Sunday, May 01, 2016

Lyin' in Coal Country

So, this article showed up...  " Logan Officials Message to Clinton Campaign: After the Clinton campaign staff attempted to use the City of Logan Fire Department facilities for the Clinton upcoming visitations to the area, fire department officials contacted the Mayor of  L... " yada, yada. Hillary and the horrible Obama are "killing" coal.

Whether you like or agree with or dislike and disagree with Hillary Clinton, a little truth-telling is in order. Yes, Ms. Clinton did say "We're going to put a lot of coal miners and coal companies out of business." But, context matters; the context in this case matters a lot. Ms. Clinton wasn't saying that she or her administration would put the companies out of business but that economics, chemistry and physics would put them out of business.

Something else is killing coal jobs and it isn't the EPA, it's the coal operators themselves. The number of coal jobs in West Virginia and Appalachia was cratering long before any imagined war on coal was declared in the halls of the EPA. Whether from greed or hard-edged business decisions, coal operators decided that employing people as they had in Coal's golden years, is not a good investment. Why should they employ shifts when a couple of men with a humongous Caterpillar can produce as much coal by slicing off the top of a mountain and scooping out the contents?

And if you are betting on "clean coal" to bring back to good old days, bet again. The cost of "cleaning" coal in order to reduce harmful emissions will have to be paid for somehow. It will either happen by raising the price of coal, which makes coal more expensive and less attractive than alternatives like natural gas. Or, savings will be achieved by cutting labor costs, which means that workers will increasingly be replaced by equipment, pay will be cut further and conditions will worsen (these last two due to the neutering of the UMW).
Companies like Peabody and Massey have been screwing West Virginia miners for decades and when the miners pushed back the companies sent in the head-breakers, whether they were Baldwin-Felts "detectives," Pinkertons, or the West Virginia National Guard and the Army Air Corps. Today they send squadrons of lawyers but the effect is the same.
What no one seems to have a stomach for is telling the truth. Those jobs are going and there isn't a thing we can do about it. Coal isn't as efficient a source of power as gas or nuclear or -- increasingly -- renewables. So the pressure is on to phase it out. Coal is no longer West Virginia's number one industry, having been replaced by tourism decades ago. But in an effort to wring the last quarter's worth of profit out of coal, the operators have switched to mountain-top removal, which is directly impacting tourism and further killing the goose that is trying to lay a golden egg.

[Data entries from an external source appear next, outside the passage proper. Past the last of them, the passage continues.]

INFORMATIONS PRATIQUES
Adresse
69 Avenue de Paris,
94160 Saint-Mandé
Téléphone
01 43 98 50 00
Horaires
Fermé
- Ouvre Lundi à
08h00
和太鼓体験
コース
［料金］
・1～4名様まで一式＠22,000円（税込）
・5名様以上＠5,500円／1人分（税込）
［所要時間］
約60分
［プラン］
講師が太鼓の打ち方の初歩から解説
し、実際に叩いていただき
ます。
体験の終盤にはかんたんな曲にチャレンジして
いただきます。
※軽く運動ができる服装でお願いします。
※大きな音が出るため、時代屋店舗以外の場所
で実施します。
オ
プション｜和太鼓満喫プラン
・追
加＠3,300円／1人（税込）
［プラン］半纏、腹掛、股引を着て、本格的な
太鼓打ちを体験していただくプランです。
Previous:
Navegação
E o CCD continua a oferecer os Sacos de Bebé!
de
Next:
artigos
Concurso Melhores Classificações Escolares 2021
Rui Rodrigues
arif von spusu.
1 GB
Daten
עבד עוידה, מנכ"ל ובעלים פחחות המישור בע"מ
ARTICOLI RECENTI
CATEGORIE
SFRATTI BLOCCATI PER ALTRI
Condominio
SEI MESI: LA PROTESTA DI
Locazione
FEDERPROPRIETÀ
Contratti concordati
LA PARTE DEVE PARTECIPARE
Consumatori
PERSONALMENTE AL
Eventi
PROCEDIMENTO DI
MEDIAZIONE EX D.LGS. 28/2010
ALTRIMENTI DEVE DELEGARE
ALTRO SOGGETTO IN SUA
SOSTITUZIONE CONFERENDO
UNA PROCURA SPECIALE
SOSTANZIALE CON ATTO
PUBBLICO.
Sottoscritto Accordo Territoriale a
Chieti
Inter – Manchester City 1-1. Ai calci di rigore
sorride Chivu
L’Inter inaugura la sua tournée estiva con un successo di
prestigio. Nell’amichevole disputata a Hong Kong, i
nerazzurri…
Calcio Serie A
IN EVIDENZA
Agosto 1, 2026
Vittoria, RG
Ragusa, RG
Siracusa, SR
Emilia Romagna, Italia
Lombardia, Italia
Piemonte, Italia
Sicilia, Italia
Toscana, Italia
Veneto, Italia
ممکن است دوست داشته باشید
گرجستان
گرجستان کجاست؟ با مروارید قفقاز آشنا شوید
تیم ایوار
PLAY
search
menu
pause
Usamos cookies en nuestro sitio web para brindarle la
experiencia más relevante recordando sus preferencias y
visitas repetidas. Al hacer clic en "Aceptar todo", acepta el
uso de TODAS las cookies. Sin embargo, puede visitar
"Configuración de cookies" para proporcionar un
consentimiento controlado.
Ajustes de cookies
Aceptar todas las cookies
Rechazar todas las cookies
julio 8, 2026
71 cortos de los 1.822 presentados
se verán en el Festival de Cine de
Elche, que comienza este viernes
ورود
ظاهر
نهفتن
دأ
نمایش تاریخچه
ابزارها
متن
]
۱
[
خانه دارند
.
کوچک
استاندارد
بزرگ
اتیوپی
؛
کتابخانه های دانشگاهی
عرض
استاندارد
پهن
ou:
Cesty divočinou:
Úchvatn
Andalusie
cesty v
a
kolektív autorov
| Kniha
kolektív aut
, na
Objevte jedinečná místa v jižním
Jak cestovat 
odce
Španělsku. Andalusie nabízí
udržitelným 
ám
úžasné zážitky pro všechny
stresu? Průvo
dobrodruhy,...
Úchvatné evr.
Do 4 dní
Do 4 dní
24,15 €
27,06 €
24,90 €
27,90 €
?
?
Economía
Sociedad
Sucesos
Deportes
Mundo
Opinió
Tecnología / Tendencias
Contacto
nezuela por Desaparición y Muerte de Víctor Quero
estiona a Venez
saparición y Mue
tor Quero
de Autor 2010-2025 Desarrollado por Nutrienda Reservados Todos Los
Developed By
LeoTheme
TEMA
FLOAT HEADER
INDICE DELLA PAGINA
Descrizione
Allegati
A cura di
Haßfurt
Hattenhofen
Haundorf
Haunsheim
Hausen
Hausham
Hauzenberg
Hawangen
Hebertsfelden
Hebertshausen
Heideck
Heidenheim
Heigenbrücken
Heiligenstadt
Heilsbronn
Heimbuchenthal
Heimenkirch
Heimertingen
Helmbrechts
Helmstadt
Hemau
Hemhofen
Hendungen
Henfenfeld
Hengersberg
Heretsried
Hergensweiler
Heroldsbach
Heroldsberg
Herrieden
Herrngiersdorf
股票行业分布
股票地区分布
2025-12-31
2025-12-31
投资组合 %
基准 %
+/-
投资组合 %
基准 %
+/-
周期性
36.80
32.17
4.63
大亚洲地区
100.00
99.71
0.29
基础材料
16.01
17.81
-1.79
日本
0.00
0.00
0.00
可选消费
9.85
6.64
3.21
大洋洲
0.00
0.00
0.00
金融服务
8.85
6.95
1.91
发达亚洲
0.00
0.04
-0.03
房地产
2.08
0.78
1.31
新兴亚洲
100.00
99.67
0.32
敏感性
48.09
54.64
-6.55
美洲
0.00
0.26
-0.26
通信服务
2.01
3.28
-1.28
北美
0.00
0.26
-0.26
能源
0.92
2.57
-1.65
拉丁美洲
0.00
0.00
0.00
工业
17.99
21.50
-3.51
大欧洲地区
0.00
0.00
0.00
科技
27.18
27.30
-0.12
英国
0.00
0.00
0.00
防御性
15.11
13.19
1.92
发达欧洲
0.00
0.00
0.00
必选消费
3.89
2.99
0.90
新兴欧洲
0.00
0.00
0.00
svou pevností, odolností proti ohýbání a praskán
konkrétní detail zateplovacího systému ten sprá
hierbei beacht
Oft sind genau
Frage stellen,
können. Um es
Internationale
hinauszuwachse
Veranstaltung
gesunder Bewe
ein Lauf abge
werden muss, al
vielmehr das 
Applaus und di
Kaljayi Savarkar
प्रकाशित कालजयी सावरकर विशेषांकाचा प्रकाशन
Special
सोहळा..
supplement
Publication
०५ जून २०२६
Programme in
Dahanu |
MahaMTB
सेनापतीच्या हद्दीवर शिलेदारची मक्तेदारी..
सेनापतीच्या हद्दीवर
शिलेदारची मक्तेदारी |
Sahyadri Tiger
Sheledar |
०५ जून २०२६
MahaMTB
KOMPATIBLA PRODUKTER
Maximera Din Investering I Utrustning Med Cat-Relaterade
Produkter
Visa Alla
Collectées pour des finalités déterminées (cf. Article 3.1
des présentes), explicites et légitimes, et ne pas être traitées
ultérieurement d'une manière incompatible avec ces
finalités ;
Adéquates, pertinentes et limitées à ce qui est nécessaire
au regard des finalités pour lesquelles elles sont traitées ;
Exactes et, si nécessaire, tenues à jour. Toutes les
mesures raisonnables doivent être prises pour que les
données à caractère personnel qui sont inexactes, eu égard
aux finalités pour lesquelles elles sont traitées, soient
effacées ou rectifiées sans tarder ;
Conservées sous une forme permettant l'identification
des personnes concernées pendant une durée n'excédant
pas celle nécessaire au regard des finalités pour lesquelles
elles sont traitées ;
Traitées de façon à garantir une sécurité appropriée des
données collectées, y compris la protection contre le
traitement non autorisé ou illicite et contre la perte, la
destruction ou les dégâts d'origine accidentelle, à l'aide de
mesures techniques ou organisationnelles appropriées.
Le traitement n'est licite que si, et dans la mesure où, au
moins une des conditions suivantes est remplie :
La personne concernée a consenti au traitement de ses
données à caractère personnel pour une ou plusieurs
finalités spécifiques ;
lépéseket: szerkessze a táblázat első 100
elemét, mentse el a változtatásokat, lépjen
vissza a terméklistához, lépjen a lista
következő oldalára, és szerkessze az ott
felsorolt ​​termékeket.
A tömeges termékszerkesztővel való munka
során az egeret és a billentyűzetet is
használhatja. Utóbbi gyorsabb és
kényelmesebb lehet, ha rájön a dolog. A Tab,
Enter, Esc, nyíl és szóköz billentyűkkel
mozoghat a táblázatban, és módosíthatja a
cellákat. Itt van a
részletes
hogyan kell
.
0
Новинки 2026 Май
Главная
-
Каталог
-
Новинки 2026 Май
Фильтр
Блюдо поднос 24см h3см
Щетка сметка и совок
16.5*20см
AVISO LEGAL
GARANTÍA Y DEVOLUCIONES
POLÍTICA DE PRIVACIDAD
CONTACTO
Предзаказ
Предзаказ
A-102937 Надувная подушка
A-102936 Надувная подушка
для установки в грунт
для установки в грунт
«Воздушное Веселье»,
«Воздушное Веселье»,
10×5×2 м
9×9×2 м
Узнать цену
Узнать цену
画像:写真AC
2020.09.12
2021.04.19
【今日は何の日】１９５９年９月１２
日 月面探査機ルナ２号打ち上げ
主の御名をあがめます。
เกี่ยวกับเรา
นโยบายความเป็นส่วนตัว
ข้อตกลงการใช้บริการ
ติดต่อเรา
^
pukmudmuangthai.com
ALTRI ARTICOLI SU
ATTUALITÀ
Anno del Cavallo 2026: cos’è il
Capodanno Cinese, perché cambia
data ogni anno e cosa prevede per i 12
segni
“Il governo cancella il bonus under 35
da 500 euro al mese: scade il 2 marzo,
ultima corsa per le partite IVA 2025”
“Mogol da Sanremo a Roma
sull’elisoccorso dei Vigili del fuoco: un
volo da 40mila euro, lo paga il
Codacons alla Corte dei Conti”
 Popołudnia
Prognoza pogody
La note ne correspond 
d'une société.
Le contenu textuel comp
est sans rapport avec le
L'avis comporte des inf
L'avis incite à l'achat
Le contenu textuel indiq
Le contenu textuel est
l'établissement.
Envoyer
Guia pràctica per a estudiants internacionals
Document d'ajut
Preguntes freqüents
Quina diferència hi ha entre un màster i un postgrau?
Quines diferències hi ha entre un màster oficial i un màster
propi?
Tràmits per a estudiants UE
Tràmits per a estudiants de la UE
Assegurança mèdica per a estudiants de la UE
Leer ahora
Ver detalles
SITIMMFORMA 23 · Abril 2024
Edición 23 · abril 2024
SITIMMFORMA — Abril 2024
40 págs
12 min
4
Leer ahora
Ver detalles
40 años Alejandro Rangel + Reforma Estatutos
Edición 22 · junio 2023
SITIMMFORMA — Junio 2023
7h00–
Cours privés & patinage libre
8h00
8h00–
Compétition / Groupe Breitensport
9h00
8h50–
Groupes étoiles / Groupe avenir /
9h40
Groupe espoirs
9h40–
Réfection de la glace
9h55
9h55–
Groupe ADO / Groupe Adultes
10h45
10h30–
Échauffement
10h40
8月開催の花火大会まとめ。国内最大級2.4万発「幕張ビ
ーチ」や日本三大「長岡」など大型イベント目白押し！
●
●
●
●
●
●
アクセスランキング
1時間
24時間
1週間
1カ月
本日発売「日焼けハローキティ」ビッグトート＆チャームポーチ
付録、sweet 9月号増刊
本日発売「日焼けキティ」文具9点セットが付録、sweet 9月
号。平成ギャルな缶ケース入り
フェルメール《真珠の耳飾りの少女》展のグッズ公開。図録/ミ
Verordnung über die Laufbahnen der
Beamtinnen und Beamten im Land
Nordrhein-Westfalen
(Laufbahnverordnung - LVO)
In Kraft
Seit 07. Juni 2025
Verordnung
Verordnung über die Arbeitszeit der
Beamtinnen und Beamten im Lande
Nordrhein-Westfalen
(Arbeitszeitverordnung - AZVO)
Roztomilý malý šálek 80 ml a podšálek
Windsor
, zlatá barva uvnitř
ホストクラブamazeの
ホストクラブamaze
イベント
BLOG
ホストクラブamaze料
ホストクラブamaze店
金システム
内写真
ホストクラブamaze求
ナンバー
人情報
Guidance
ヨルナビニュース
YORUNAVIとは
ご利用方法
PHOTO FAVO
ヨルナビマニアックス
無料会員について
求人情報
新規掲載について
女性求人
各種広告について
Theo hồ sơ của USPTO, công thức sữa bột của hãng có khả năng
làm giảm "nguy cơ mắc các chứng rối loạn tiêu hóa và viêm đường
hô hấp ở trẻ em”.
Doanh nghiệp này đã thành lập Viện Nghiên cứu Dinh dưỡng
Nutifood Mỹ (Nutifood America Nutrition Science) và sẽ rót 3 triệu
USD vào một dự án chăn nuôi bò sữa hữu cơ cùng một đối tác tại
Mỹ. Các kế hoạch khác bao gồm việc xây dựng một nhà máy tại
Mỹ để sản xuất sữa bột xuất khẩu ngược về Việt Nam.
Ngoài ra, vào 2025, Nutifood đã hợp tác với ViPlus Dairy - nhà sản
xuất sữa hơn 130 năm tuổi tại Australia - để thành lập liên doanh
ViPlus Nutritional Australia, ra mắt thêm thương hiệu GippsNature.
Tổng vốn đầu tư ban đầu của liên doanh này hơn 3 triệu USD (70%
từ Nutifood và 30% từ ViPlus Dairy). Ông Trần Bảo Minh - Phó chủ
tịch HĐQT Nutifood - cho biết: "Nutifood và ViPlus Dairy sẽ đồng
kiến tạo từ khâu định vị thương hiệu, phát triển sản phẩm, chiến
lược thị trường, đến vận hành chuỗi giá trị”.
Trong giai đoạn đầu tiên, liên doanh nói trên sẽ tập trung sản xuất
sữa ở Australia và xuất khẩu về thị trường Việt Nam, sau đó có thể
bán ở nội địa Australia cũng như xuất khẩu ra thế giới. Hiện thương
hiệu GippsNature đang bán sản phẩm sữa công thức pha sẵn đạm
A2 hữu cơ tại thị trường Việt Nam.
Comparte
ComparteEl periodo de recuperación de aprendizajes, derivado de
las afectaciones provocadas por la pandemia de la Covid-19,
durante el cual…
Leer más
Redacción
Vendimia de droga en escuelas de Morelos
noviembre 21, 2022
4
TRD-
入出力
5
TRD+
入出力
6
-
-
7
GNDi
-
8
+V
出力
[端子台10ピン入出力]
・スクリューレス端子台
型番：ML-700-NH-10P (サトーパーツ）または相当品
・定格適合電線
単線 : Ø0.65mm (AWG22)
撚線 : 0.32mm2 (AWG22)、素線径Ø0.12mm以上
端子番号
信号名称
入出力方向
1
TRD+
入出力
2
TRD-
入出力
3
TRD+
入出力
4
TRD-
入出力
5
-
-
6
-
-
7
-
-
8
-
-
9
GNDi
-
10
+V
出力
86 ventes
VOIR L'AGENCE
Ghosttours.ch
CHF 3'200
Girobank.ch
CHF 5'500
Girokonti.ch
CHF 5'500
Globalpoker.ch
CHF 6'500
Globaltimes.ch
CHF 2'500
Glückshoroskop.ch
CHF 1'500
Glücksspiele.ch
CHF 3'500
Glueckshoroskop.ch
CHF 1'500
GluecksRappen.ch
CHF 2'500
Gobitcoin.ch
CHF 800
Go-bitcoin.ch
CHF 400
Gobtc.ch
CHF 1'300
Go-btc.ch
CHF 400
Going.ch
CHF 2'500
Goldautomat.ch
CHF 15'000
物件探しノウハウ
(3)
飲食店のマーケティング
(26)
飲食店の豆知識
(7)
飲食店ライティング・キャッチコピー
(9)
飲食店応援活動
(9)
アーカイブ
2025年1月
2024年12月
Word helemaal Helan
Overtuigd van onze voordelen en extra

Companies like Peabody could act like good citizens and explore opportunities to build new industries here in West Virginia, whose people have made their owners, managers and stockholders unbelievably wealthy. Instead they spun off a a subsidiary called Patriot Coal, sold it the pensions that miners had invested their futures in and then declared Patriot bankrupt.

Politicians in places like Logan County and in the State Capitol have done the bidding of Peabody, Massey and others for too many years. Their cozy world is collapsing as coal fizzles and now it's Hillary's, or Obama's or the EPA's fault. Look in the mirror boys, and look behind you because justice will -- eventually -- catch up.